My Father and Nirvana in London

“Nirvana”, my father said decidedly to my daughter in a London cab when she questioned his decision to visit temples in South India after the Kerala floods that created five million internal refugees.

“Baba, you won’t find Nirvana in a temple,” she said. “It’s somewhere in your heart.”

We found a bit of it one thousand feet above Srinagar in the Zabarwan Mountain, in the ancient (built in 200 BC and again in the 9th century) Shiva Shankaracharya Temple.

Climbing 243 steps we entered the stone temple awestruck by its aura carrying the prayers, laments, and longings of humans through centuries. Or is this it, I thought at dawn in Srinagar, sitting on a swing under a vast ancient Chinar Oak tree. Then, past roses, dewy, deep shaded, fragrant, into an apple orchard so abundant that guests were encouraged to pick all they wanted. I felt like Eve, picking apples, dropping several into my shawl, sitting on the cold grass, biting into the crisp fruit, looking up at the mist beyond the pine-covered Himalayan slope.

Last week we were there, on one of the 50 Himalayan Mountains.

“Cowards die a thousand deaths,” my father said when I refused flatly to get into the cable car. I got on. It shuddered and swung along and up the valley, up, up 14,000 feet above sea level.

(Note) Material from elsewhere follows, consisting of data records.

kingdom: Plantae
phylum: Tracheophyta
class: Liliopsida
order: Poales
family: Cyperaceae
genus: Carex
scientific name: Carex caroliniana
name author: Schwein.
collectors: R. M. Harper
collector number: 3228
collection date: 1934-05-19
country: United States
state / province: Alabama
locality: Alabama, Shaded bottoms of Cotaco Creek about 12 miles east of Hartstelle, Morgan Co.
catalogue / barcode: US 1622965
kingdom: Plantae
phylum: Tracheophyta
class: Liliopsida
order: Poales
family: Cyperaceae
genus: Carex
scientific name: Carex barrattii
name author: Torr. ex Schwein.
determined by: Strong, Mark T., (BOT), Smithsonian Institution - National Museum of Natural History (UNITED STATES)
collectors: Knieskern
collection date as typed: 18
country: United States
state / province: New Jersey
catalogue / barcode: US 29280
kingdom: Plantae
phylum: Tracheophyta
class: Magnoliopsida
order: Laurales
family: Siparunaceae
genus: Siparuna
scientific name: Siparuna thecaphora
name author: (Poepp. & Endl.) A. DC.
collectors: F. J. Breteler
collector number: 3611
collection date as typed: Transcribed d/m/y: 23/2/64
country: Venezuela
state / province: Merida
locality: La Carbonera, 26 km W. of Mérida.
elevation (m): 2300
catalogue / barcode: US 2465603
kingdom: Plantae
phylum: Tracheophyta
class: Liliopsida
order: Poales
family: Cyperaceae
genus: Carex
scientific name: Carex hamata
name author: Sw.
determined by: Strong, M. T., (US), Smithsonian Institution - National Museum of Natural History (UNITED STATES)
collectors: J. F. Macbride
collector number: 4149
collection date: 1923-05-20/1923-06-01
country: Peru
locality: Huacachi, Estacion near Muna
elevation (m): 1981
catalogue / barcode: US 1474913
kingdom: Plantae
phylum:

We were looking down, in the autumn sunshine, at herds of sheep along the valley, dazzling fields of marigolds, wild mountain flowers, streams. The guide said with tourism down they make do with little. ‘We grow and dry fruit, women spend hours embroidering pashmina shawls made with lambswool, men go blind weaving centuries old patterns in carpets from a hidden code, others create paper mache art.’ Finally, the cable car stopped at a plateau opening to a whipping cold wind, daubs of snow panoramic sight of majestic rugged snow-capped mountains. “There”, my father said, pointing ahead, “is the Pakistani border. There, the Chinese border.”

He trekked here for months when he was in the army.

Coming down I reflected how blood is shed often and freely in this valley that which Emperor Jahangir once called heaven on earth. Over 700,000 troops defend this state from insurgency within, and without.

Kashmiris backed by Pakistan have never stopped wanting independence from India since 1947.

They have driven out Hindu Kashmiri Pandits destroying their homes and temples, a sore point for India.

On the way home, we saw schoolchildren put their fists in the air, shouting ‘aazadi’ freedom. The man selling us dried fruit and saffron grown here told us he has known nothing else but an army-occupied State, with a massacre in 1990 of 50 unarmed protesters, daily curfews, buildings and army and insurgents shooting and blowing one another up.

Back in the city every turn our driver took to the hotel was blocked with barbed wire. Every few yards, we saw the green uniforms holding machine guns in front of crowded marketplaces; in the masjids around the city, guns: the Mughal garden, guns, by the lake, guns.

It was Moharram, the Shia celebration where Shia men dressed in black flagellated themselves drawing their own blood swinging knives about their body while armed forced looked on. I thought of our tame Trini Hosay in St James, (more like a float than this serious occasion) grateful for the lack of religious pedants in our country.

On our last evening, we four took a ride in the sunset in a shikara (a small decorated boat) on Dal lake lined by houseboats. We were the first customers for our boatmen suffering from the tourist warnings against visiting Kashmir. As the water pink lotuses bloomed we heard a chorus of azaan, the call of prayer on the lake in the sunset, from mosques around the city. A man on a boat said his namaaz and we heard a familiar bhajan from another.

“Religion should be a private matter of the heart,” said the young boatman. I thought of brutality then, how even when people like us in Trinidad and the Kashmiris face it every day, people find grace. It was in the Muslim taxi driver who held my father’s slippers up the temple steps; in the young hands proffered to my mother to help her up steps, in a thousand daily kindnesses.

‘How are you so gentle?’ I asked the young boatman, ‘despite this bloodshed?’ “It’s in our blood,” he said, “For centuries we’ve been brought up to be hospitable to strangers, kind to the elderly. We will battle but for our dignity.”

When we got off the boat we all felt something akin to grief at leaving Kashmir with my father saying what we were all thinking, that his Trini granddaughter was right, that Nirvana/peace/heaven/enlightenment is in our hearts.